Optimization Guide (SCM)

ZeroProofML v0.6.0 focuses on SCM-native performance rather than transreal profiling hooks. This guide highlights the current levers for efficient training and inference.

1. Prefer vectorised SCM ops

Use the backend factories in zeroproofml.scm.ops to keep payloads and ⊥ masks aligned without Python loops. Example:

import numpy as np
from zeroproofml.scm.ops import scm_add_numpy, scm_div_numpy

values = np.array([1.0, 0.0, -2.0])
mask = np.array([False, True, False])
num, num_mask = scm_add_numpy(values, values, mask, mask)
den, den_mask = scm_div_numpy(num, np.ones_like(num), num_mask, np.zeros_like(num_mask))

Masks remain boolean, making it easy to accumulate coverage metrics.

2. Track coverage, not branches

SCM graphs avoid guard rails; instead, record how often the model predicts ⊥:

bottom_rate = float(bottom_mask.float().mean())
if bottom_rate > 0.1:
    print("Too many singular predictions; adjust loss weights or epsilon.")

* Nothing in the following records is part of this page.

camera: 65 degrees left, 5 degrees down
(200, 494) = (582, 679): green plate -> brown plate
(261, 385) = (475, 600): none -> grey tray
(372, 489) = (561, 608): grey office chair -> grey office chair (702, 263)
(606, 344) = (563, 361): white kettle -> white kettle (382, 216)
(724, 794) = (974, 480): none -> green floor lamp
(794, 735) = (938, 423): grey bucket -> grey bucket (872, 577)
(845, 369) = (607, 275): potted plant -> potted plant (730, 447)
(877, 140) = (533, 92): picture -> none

3. Use gradient policies intentionally

GradientPolicy.PROJECT zeros gradients on ⊥ paths; CLAMP caps finite gradients. Choose per-layer:

from zeroproofml.autodiff.policies import GradientPolicy
from zeroproofml.layers import SCMRationalLayer

head = SCMRationalLayer(1, 1, gradient_policy=GradientPolicy.PROJECT)

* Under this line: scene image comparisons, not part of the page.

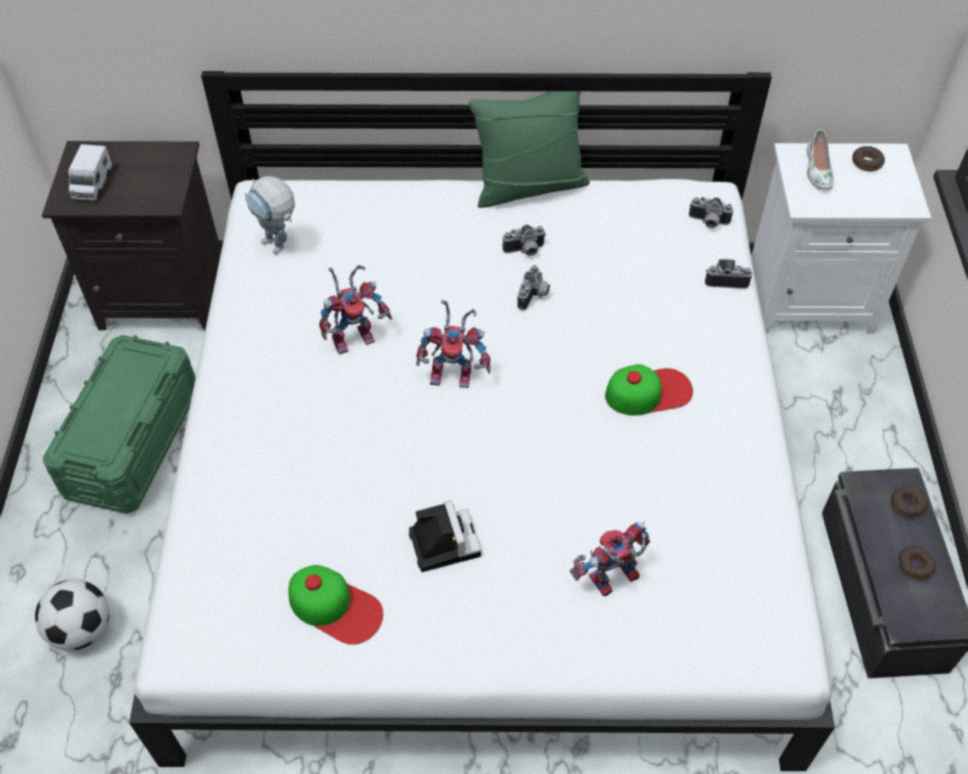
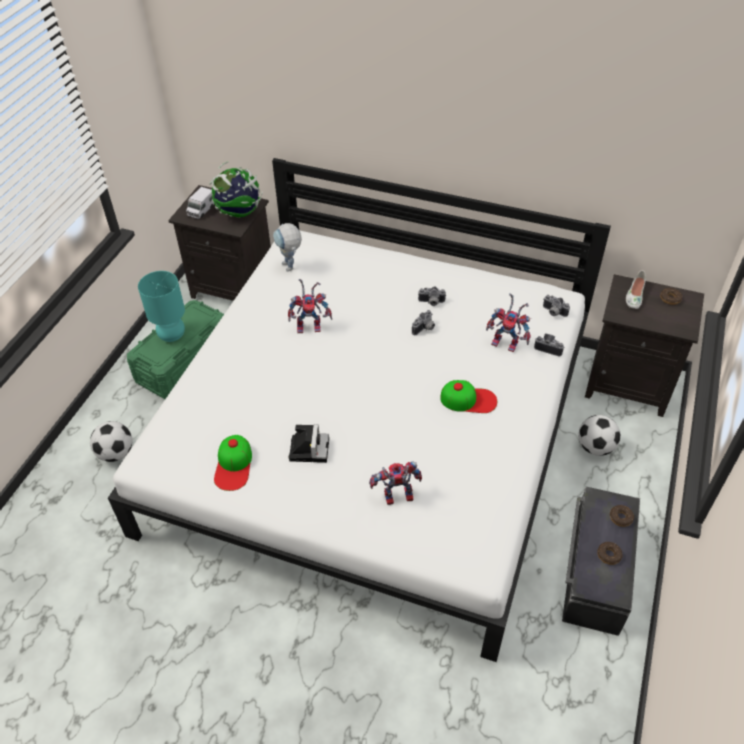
camera: 20 degrees right, 5 degrees down
(109, 407) = (172, 336): none -> turquoise table lamp
(160, 175) = (239, 213): none -> globe
(335, 607) = (234, 465): cap -> cap turned 45 degrees clockwise
(455, 374) = (358, 360): toy robot -> toy robot (507, 343)
(529, 186) = (451, 267): green pillow -> none
(805, 404) = (595, 447): none -> football
(811, 297) = (629, 384): white nightstand -> black nightstand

4. Projective tuples during training

Keep rational heads in projective form during optimisation and decode with the ⊥ mask at evaluation. This preserves stability near poles without hiding coverage gaps.

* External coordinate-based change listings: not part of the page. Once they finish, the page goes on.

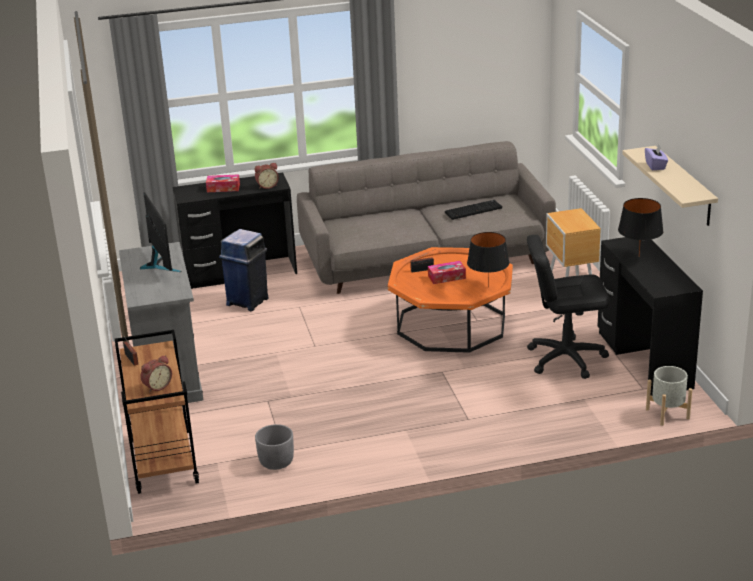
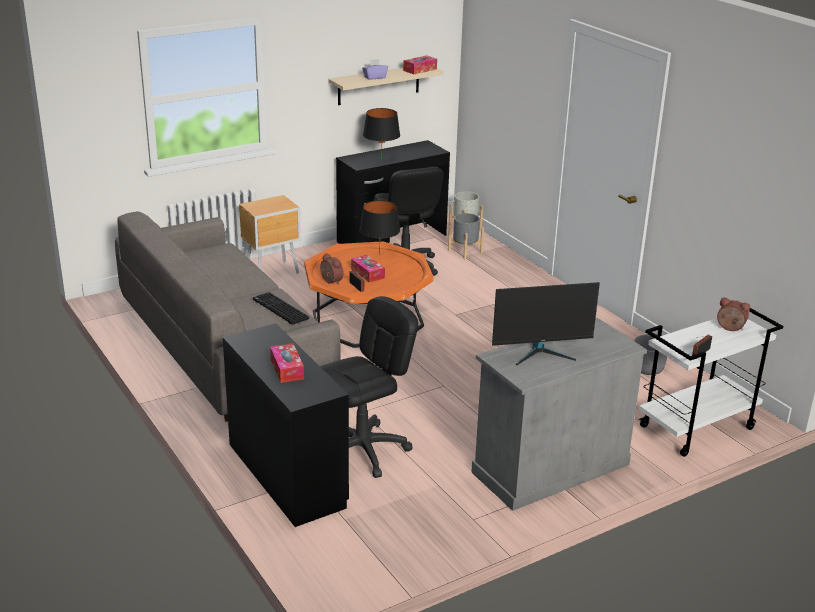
camera: 110 degrees left, 0 degrees up
(159, 264) = (541, 353): monitor -> monitor turned 150 degrees counterclockwise
(163, 461) = (696, 428): brown cart -> white cart
(248, 301) = (363, 450): blue trash can -> black office chair
(267, 186) = (273, 339): alarm clock -> alarm clock (330, 281)
(473, 210) = (216, 268): keyboard -> keyboard (279, 309)
(596, 402) = (465, 251): none -> grey planter
(687, 191) = (420, 70): none -> tissue box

5. Keep IEEE ingress explicit

Map NaN/Inf to ⊥ at the boundary using zeroproofml.utils.ieee_bridge. Avoid ad-hoc nan_to_num calls that would erase mask information.

6. Benchmark with real payloads

Scripts in perf/ exercise the SCM backends without any transreal tags. Start from perf/run_benchmarks.py and track ⊥ throughput alongside wall-clock time.